O cão fez um esforço, mas sua cabeça não obedecia e fraquejava pro lado. Impaciente Ludovico se viu na obrigação de por água na boca do desolado. O coitado sorvia a água que Ludovico jogava em sua boca, com um esforço digno de quem luta para sobreviver.
Ludovico deixou-o lá, não podia fazer muita coisa. Também o que queriam? que ele pegasse o moribundo e o levasse para sua casa? Que o colocasse em sua cama feita de tábuas velhas e um colchão de saco de estopa? Ai já era demais para aquele homem sisudo.
Cada qual com a sua sina, Ludovico também não fora privilegiado pela vida, comera do pão que o tinhoso amassara com o rabo. Não podia fazer muito pelo cão, e não queria.

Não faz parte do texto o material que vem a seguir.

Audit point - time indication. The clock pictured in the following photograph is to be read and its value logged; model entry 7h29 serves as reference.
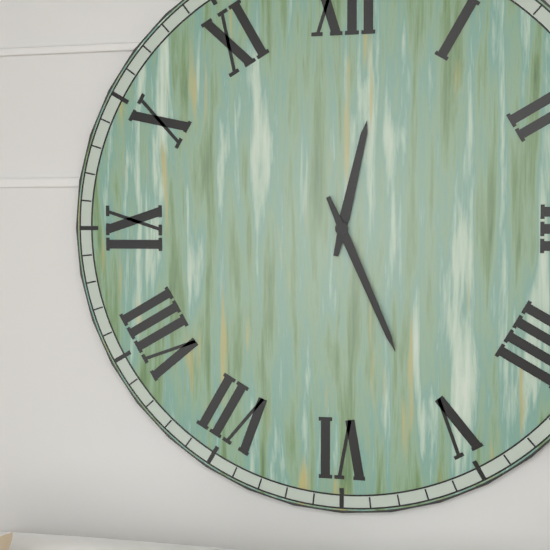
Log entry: 12h26
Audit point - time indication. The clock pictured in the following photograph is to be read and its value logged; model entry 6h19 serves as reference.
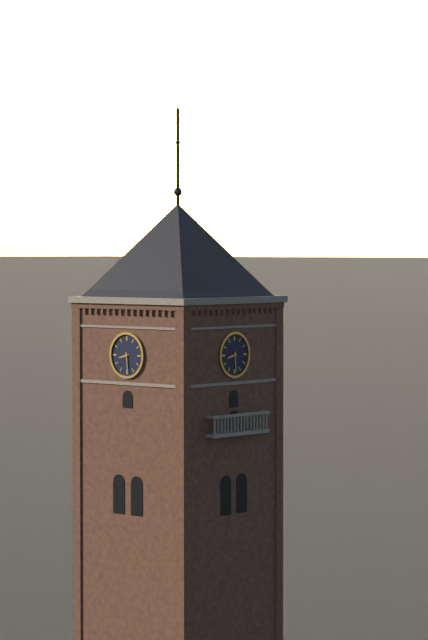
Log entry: 8h29
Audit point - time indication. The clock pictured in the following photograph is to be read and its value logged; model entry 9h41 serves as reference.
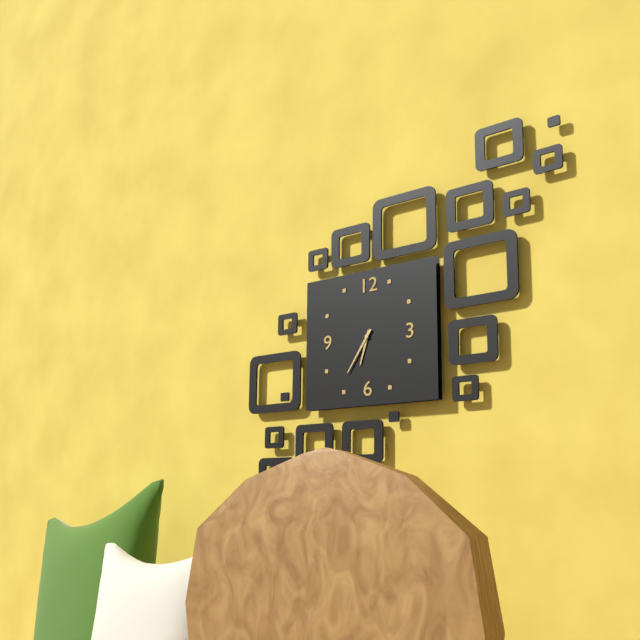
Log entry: 6h36
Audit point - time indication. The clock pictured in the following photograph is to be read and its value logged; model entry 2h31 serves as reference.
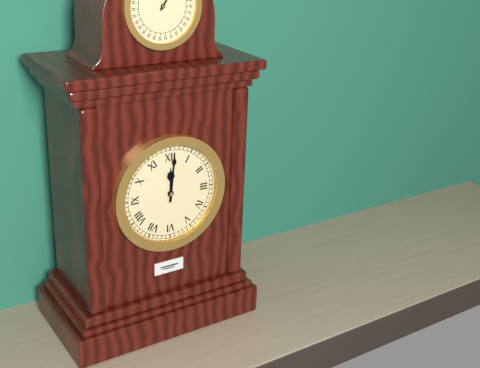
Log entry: 12h01
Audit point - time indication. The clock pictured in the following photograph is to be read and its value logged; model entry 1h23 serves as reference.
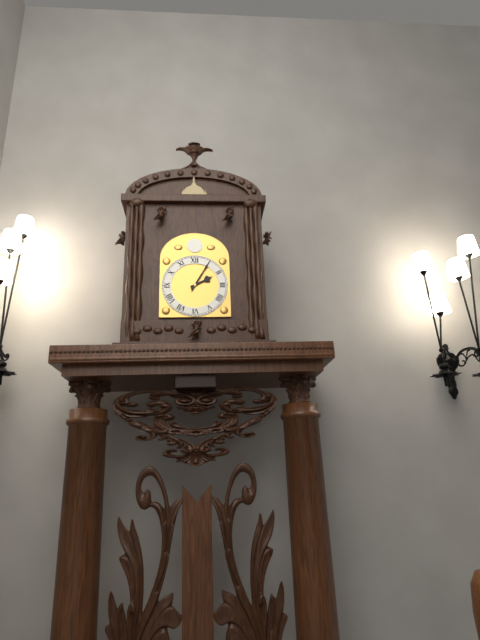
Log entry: 2h05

Oras, mas que diacho, acaso Ludovico estava ficando mole? Ficando com pena do estropiado?
Arrumou lá um pedaço de polenta, e da soleira da porta chamou o cachorro.
– Vem estropiado, come aqui um bocado antes que esses ossos de vara tripa varem também essa pouca carne.
O cachorro ainda zonzo, mas animado um pouco depois de beber, levantou as orelhas atentas.Fraquejando pôs-se de pé, caminhou até a porta e pôs a comer a polenta que Ludovico lhe dera.
– Come sarnento, como que a vida também não foi mansa contigo.
E ficou ali olhando, calmo, passivo, enquanto o cão sarnento enchia a pança há muito visitada. Estirando-se pra descansar o jantar.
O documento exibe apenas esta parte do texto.